By the end of February, the world was on notice of the dangerous intersection of Covid-19 and psychiatric facilities. In a psychiatric unit in one hospital in South Korea, all but two out of more than 100 individuals contracted the virus, and outbreaks in psychiatric facilities are starting to be reported in the United States.
Psychiatric hospitals and other mental health facilities or residential treatment settings face unique challenges in controlling the spread of COVID-19. Like other health care settings, people in these settings often eat and bathe in shared facilities. An added challenge that is unique to behavioral health facilities is that many facilities still rely on restraint, seclusion, and involuntary medication– interventions which, while already dangerous, now have increased risk due to close contact.
These characteristics of congregate mental health care, added to the fact that people with “serious mental illness” have increased comorbidities with conditions associated with increased risk of complications with COVID-19, such as asthma and diabetes, heightens the risks even more.
Increased risks during COVID-19 pandemic
These increased risks necessitate increased considerations in delivering mental health services. SAMHSA recommends reevaluating the necessity of inpatient mental health services. This could involve restricting inpatient admissions to situations where there is actual risk to life if the person is not hospitalized, and making mental health services available by telehealth whenever possible. Stemming the tide of admissions will be particularly important, as the pandemic is already slowing discharge planning and transitions to appropriate integrated, community-based alternatives.
Still, states must also find ways to ensure continued access to mental health services, particularly given the impact of COVID-19 on many people with mental health conditions. Fears about COVID-19 and isolation due to necessary physical distancing may cause increased stress and worsening of symptoms of anxiety and depression, which in turn often lead to adverse impacts on physical health.
Use of telehealth services
Mental health providers must pivot to alternative methods of service delivery, including telehealth where appropriate. State Medicaid programs already have broad authority to cover services provided via telehealth. In general, no federal approval is necessary to reimburse for telehealth in the same way it does in-person visits, although a state plan amendment may be needed to change billing methodologies. For states that use 1915(i) waivers to provide community-based mental health services, federal regulations already permit telemedicine for needs assessments.
Reducing barriers to mental health telehealth services
States can reduce barriers to mental health telehealth services by:
- Eliminating any requirements for use of videoconferencing. Many individuals may have limited access to the internet, and/or limited data plans available, and providers must be able to bill for services provided by telephone;
- Creating new billing codes to facilitate telehealth;
- Educating providers about good faith exemptions from certain federal health privacy rules during the pandemic and examining any state-specific privacy laws to ensure that good faith exceptions exist in this period.

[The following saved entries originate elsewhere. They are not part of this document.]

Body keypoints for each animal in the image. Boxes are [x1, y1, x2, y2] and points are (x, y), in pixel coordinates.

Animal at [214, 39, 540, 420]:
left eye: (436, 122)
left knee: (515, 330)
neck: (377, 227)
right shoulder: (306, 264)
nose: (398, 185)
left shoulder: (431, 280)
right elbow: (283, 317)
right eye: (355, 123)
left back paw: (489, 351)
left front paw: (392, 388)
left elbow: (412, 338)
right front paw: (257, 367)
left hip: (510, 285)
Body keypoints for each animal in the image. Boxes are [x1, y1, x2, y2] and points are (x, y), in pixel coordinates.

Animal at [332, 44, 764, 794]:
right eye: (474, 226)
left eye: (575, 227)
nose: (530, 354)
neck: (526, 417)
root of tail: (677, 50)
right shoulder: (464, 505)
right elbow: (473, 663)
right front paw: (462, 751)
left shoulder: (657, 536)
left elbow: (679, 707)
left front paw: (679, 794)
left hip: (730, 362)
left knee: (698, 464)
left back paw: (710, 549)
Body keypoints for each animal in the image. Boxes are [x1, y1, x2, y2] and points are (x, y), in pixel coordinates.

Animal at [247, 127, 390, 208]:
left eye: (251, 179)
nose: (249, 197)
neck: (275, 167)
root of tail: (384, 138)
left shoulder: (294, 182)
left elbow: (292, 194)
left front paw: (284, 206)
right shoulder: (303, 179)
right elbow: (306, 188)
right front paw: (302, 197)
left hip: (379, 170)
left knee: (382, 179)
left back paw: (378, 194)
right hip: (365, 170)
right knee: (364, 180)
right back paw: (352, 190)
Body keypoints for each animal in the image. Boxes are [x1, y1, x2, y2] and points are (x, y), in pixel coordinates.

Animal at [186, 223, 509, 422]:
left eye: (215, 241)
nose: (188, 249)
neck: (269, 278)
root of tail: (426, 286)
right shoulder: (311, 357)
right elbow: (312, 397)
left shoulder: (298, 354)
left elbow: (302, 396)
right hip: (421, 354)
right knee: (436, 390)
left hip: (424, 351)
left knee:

Medicaid programs and billing codes
Medicaid programs in several states, including Washington, have already created new billing codes so that mental health services delivered by videoconference or telephone are covered and billed at the same rates as in-person visits. New York has waived face-to-face requirements for most behavioral health services and has instructed providers to screen people for symptoms of or exposure to COVID-19 before delivering services face-to-face. California clarified that even those intensive services that require an established site of services, such as residential treatment, still have components that do not need to be provided in person. For example, counseling could happen in a resident’s room via telephone, if appropriate to protect both residents and staff. Last, Hawaii’s guidance suggests that providers affirmatively identify individuals who do not have access to telephones and make alternative arrangements, such as providing services in person while remaining physically distanced.

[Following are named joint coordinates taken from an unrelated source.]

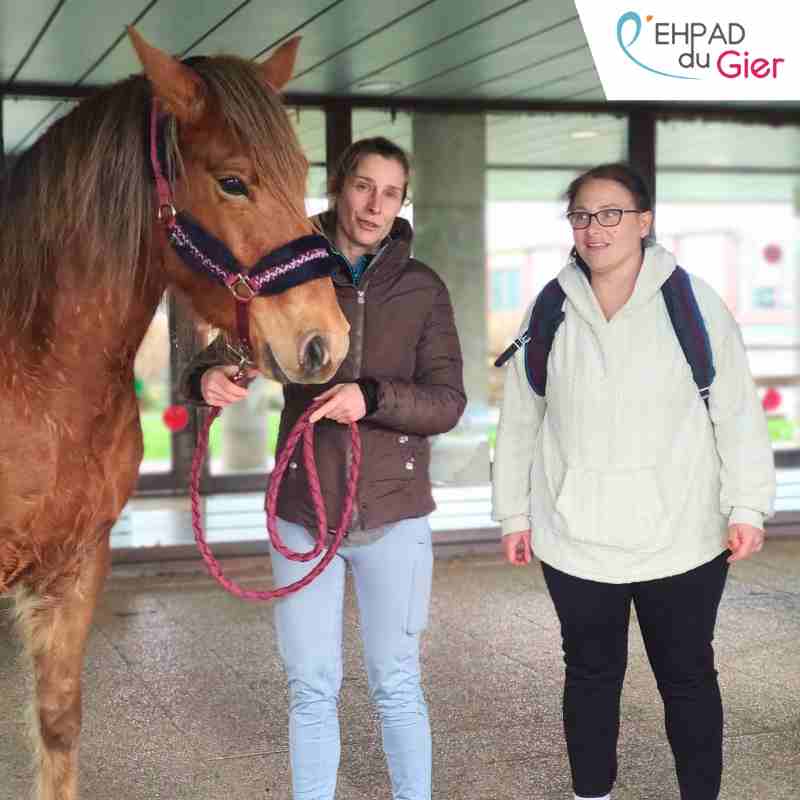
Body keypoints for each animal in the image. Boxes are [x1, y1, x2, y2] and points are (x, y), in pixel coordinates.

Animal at [0, 29, 350, 800]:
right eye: (232, 182)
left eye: (303, 171)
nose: (325, 342)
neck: (37, 373)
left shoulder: (76, 566)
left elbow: (57, 724)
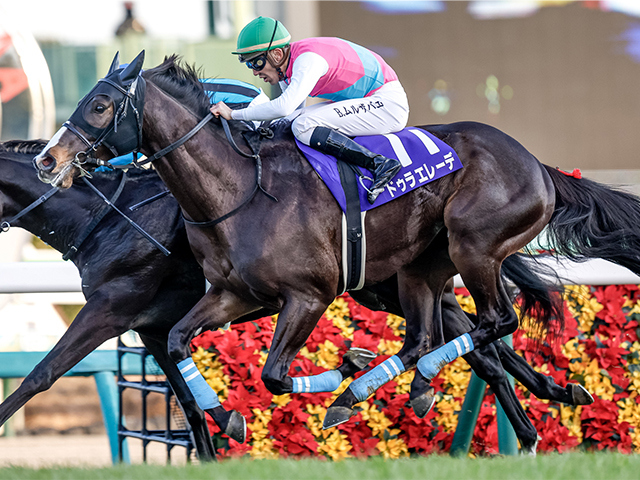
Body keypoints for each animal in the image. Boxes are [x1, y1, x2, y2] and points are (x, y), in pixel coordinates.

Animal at [35, 52, 632, 442]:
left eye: (101, 105)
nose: (47, 158)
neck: (237, 189)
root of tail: (538, 165)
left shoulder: (309, 295)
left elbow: (273, 375)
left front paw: (341, 371)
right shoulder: (231, 293)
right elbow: (182, 342)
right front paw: (231, 416)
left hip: (475, 248)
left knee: (495, 322)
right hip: (420, 269)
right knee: (427, 338)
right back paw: (410, 387)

Co-occurring substance use disorder
Because many individuals receiving mental health treatment have a co-occurring substance use disorder, continued access to medication assisted treatment for substance use disorder will be essential. The federal government has already taken steps to reduce the multiple barriers to such treatment, by allowing states to request flexibility to provide more take-home doses of certain medication and by clarifying that initial consultations for other kinds of MAT may be done via telemedicine. Although these are important steps, states and providers will need to work together to implement these flexibilities.
Advocates should monitor the actions their states are taking to change the way behavioral health treatment is delivered during the pandemic, and advocate to ensure that services are disrupted as little as possible even as they may be delivered in different places and using different methods to avoid COVID-19 exposure.